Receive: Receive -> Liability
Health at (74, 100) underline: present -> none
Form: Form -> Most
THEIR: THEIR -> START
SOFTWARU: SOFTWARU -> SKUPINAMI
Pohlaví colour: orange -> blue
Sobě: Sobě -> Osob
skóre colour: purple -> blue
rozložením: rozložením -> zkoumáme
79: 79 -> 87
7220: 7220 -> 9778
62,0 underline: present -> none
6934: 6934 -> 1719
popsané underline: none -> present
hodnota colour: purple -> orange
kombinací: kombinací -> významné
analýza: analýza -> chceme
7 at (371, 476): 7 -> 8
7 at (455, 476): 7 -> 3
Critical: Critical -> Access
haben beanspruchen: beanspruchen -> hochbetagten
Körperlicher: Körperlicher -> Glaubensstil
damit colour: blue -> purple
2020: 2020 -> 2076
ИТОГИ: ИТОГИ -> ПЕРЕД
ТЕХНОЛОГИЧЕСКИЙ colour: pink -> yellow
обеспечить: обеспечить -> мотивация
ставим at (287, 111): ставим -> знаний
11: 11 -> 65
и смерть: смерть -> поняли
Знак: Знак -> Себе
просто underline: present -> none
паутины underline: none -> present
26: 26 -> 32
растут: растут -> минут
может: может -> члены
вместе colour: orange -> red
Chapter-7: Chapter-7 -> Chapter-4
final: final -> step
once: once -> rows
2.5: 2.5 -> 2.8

Description of the task:
Count the lines in the material above that contain the string "orange". How many are there? Reply with the number alone.

Output of the exercise:
3